Brussels, October 19 (TASR correspondent) – Employing refugees in the EU, which is supported by EU social partners (Governments, employers and trade unions), doesn’t concern Slovakia, as there aren’t many migrants in the country, stated Prime Minister Robert Fico after the Tripartite Social Summit in Brussels on Wednesday.
The main topic of the social summit was creating jobs while respecting social justice. The Tripartite Social Summit is a forum for creating dialogue between representatives of EU institutions and representatives of business organisations and trade unions.
Apart from the Slovak prime minister, the country’s Presidency of the EU Council was represented at the summit by Labour, Social Affairs and Family Minister Jan Richter as well as Slovak Trade Union Confederation (KOZ) President Jozef Kollar and Republican Union of Employers (RUZ) president Miroslav Kiralvarga.
The EU institutions were represented by European Council President Donald Tusk, European Commission President Jean-Claude Juncker, European Commissioner for Social Dialogue Valdis Dombrovskis and European Commissioner for Employment, Social Affairs, Skills and Labour Mobility Marianne Thyssen.
Regarding the topic of employing migrants, which was a priority on the summit’s agenda, Fico stated that there aren’t many migrants in Slovakia, so it’s difficult for him to respond to this issue.
“The importance of the social partners’ role in the process of integrating refugees into daily life has been stressed nowadays, as without employers such an integration isn’t possible,” said Fico.
Richter stressed at the summit that the EU states have to improve the functioning of their labour markets and that they must ensure all Europeans have an acceptable level of social protection at their disposal. According to him, it’s important for the European Council to discuss implementing its recommendations and fulfilling the national reform programmes with the member states. Richter sees this topic as suitable scope for discussions with the social partners at the national level.

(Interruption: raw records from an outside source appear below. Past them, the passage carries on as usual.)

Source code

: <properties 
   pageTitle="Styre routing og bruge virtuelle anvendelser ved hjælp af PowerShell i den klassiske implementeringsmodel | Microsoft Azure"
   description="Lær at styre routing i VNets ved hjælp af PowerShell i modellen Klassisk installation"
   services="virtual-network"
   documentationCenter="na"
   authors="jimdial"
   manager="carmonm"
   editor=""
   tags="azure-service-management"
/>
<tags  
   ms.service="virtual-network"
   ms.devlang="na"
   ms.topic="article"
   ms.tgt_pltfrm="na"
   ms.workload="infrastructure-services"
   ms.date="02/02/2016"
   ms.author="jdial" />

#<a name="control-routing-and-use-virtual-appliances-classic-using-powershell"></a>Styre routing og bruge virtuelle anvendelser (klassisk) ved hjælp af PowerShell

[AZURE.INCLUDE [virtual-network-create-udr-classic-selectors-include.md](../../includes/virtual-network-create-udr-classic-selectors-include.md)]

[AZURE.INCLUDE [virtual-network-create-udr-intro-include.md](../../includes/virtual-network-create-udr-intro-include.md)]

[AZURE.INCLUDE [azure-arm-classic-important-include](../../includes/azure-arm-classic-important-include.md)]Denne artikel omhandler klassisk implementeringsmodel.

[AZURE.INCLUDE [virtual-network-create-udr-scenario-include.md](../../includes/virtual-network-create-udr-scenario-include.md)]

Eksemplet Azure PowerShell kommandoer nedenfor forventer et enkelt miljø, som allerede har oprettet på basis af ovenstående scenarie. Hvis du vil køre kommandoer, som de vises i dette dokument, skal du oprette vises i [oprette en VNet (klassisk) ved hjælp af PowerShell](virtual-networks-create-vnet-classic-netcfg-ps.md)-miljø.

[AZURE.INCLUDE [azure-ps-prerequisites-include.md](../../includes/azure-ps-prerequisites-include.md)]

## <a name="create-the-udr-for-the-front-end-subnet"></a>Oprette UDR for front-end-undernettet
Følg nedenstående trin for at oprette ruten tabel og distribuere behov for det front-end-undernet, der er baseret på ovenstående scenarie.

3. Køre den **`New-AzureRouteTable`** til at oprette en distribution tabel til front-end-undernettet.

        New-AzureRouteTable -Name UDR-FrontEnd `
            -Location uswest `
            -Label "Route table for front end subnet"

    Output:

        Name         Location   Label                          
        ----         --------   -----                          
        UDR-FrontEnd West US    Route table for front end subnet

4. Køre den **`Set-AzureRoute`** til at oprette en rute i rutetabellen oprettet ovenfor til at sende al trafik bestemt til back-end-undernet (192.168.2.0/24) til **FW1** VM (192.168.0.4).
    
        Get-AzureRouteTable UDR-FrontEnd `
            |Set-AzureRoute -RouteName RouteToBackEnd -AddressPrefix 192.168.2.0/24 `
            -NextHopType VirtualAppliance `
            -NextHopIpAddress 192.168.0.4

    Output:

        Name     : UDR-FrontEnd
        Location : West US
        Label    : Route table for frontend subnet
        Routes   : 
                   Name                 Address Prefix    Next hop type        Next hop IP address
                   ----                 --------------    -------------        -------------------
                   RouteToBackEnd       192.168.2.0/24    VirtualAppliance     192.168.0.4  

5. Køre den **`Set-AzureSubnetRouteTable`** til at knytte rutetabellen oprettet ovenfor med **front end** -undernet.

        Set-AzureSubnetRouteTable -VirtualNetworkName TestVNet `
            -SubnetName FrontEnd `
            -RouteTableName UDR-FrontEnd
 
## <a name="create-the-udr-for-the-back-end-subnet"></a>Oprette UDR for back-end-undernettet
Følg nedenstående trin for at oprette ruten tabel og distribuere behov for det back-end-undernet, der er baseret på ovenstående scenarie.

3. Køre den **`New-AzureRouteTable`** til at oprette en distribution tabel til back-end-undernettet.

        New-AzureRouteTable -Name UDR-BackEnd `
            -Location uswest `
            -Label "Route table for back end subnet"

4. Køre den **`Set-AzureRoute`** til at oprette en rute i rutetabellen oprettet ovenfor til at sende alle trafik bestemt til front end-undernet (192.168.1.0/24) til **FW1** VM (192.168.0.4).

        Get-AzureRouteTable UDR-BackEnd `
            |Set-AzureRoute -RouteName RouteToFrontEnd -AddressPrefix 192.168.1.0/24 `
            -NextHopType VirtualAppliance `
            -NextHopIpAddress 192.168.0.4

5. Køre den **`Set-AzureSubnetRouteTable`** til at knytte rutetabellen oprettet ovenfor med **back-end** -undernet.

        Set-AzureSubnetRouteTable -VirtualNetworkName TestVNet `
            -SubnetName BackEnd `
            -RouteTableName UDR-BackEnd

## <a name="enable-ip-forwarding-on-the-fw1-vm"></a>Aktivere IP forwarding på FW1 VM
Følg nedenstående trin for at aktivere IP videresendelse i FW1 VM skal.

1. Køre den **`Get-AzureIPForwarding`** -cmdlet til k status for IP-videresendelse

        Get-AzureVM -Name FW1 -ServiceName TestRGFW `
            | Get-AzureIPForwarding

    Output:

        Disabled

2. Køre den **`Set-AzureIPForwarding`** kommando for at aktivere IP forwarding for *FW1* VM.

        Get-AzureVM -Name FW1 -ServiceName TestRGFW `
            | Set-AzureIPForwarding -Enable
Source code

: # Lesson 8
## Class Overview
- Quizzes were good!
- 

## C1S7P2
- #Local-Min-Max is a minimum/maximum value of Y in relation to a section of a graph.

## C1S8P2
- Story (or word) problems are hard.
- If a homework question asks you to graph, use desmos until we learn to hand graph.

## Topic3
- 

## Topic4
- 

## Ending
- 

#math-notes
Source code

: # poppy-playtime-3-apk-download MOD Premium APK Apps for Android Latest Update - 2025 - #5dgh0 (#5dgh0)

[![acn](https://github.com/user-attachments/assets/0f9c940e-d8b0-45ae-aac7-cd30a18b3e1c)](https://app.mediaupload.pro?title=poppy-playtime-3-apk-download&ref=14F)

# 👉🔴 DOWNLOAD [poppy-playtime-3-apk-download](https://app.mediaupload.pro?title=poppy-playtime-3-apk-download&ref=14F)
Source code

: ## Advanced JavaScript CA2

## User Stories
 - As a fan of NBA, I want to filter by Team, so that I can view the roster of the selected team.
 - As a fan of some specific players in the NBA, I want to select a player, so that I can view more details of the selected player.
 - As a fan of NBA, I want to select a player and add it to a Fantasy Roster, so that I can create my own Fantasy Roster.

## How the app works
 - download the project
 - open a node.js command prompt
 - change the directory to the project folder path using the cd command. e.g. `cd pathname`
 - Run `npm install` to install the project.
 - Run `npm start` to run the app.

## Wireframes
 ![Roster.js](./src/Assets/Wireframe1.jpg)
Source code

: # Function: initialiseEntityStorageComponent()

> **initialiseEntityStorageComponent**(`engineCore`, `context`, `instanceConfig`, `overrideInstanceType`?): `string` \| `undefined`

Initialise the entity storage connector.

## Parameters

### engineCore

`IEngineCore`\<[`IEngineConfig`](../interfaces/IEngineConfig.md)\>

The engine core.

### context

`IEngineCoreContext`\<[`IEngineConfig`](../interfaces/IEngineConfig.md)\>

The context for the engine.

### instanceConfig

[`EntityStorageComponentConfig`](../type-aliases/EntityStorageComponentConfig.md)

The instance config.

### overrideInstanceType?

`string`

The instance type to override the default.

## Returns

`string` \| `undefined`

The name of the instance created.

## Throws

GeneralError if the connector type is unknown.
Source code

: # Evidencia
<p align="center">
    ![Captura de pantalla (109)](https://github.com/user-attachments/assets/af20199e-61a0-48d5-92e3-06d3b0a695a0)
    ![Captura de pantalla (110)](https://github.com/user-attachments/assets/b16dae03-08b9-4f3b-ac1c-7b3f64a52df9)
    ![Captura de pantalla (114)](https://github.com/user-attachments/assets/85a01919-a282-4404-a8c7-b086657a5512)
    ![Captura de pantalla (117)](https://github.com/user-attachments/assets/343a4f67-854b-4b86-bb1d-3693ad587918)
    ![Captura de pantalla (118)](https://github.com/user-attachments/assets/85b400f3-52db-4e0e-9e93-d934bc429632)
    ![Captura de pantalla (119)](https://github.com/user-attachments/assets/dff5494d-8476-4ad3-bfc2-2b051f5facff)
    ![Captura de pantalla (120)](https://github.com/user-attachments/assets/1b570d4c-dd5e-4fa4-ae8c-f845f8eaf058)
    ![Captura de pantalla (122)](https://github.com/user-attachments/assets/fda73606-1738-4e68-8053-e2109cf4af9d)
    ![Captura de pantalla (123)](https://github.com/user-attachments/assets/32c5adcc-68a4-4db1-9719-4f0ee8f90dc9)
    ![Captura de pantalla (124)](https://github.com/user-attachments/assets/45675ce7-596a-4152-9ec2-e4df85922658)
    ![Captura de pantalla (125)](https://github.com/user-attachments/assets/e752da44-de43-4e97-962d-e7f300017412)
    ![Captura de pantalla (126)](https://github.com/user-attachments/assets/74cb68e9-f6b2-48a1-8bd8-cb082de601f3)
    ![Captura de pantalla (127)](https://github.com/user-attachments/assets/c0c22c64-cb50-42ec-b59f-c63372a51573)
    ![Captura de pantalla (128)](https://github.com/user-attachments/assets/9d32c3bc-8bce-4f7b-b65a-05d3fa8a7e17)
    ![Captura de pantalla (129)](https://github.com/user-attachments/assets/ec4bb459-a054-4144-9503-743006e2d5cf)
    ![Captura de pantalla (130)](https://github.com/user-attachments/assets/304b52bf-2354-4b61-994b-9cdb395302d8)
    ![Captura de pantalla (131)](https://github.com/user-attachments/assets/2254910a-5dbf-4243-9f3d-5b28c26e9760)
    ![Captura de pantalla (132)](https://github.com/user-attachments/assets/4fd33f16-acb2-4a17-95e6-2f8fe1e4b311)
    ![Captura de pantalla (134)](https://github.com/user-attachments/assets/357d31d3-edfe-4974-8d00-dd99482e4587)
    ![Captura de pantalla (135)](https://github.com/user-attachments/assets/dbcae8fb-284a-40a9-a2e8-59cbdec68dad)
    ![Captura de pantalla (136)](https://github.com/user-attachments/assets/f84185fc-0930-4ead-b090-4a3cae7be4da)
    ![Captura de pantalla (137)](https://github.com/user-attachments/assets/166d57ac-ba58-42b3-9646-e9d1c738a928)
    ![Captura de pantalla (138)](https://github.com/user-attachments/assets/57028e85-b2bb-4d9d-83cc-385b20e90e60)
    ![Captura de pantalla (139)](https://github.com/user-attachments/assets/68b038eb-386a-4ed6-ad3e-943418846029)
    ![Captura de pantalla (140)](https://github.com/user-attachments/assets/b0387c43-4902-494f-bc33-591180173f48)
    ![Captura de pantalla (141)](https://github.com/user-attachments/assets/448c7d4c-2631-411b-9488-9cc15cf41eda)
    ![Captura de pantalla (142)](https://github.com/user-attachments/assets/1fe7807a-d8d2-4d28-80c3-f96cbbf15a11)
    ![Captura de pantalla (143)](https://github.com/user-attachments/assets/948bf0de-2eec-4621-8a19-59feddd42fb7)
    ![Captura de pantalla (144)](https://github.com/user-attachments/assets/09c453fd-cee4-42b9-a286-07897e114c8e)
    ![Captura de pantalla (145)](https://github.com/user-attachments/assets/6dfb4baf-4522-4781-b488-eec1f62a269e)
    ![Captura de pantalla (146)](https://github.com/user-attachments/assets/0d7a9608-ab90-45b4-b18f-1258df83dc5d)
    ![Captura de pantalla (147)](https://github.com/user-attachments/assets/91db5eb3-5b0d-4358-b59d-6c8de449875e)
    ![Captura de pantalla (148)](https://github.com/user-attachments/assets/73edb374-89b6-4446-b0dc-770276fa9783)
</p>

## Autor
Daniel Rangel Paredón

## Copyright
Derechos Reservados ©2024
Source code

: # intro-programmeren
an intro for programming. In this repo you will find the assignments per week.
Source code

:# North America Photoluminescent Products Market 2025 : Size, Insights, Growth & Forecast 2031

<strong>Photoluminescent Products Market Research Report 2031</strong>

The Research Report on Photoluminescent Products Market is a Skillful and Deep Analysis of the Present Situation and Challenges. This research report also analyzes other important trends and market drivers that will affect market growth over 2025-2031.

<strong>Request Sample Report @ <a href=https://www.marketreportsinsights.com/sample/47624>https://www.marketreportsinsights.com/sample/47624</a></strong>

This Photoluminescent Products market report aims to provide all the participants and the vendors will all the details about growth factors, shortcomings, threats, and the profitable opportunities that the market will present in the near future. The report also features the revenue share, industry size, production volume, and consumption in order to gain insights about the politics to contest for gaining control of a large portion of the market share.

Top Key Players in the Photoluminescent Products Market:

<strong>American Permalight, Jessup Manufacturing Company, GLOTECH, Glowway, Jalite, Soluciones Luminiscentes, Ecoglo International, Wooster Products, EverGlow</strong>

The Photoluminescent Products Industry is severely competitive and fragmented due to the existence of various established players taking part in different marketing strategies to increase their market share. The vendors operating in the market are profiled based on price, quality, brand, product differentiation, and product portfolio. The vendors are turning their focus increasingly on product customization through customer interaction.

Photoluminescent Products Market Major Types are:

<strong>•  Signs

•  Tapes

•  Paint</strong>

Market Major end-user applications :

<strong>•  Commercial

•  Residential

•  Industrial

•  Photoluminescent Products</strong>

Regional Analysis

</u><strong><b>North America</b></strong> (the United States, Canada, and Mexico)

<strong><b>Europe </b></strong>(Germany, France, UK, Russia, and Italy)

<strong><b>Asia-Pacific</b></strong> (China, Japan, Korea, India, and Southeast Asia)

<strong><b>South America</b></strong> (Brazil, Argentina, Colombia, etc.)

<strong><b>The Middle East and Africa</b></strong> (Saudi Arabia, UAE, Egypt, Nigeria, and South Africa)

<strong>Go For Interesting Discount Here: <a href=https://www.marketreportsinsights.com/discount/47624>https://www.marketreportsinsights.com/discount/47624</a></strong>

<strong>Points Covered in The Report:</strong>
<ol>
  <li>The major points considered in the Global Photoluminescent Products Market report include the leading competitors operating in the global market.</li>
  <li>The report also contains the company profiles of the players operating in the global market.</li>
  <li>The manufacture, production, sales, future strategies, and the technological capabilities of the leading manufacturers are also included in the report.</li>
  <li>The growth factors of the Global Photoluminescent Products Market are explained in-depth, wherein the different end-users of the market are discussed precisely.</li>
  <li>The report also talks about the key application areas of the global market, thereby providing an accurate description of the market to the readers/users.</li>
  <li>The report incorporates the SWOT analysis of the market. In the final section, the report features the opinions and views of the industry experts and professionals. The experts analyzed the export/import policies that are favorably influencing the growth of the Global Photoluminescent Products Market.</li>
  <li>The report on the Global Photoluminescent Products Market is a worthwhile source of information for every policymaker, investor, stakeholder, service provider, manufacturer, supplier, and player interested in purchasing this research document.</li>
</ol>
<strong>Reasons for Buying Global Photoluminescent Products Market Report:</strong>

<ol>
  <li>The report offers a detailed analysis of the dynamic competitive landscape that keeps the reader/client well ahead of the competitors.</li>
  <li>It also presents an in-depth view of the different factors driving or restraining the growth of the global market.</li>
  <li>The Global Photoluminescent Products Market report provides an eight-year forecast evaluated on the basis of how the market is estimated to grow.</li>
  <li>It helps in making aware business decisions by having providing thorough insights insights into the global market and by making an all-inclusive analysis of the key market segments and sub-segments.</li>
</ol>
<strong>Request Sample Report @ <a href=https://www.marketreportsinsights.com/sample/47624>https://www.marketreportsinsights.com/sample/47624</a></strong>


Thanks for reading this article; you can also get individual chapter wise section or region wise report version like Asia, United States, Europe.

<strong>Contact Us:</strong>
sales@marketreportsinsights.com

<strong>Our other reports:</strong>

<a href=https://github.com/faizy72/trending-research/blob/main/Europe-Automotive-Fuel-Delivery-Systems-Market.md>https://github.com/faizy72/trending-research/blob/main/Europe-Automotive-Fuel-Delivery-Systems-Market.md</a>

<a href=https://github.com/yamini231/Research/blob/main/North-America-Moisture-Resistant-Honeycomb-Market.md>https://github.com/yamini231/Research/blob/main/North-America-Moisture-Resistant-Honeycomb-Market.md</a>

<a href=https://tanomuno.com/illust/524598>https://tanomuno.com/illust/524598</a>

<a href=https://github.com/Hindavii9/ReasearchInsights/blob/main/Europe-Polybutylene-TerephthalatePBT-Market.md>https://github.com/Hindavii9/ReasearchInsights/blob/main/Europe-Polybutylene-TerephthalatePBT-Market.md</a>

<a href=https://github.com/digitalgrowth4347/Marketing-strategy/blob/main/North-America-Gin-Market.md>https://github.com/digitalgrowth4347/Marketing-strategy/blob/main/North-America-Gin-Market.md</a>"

Kollar asked at the summit for higher investments in quality jobs, hikes in salaries that can be achieved by collective bargaining, stability of pension systems and adequate social protection.
In his speech Kollar stated that the main challenges of the current labour market are employing women, young people as well as older people and the long-term unemployed. He pointed out that the labour market policy should stop undignified work and promote quality employment that will provide decent salaries, adequate working times, good working conditions, job security as well as access to training and career development.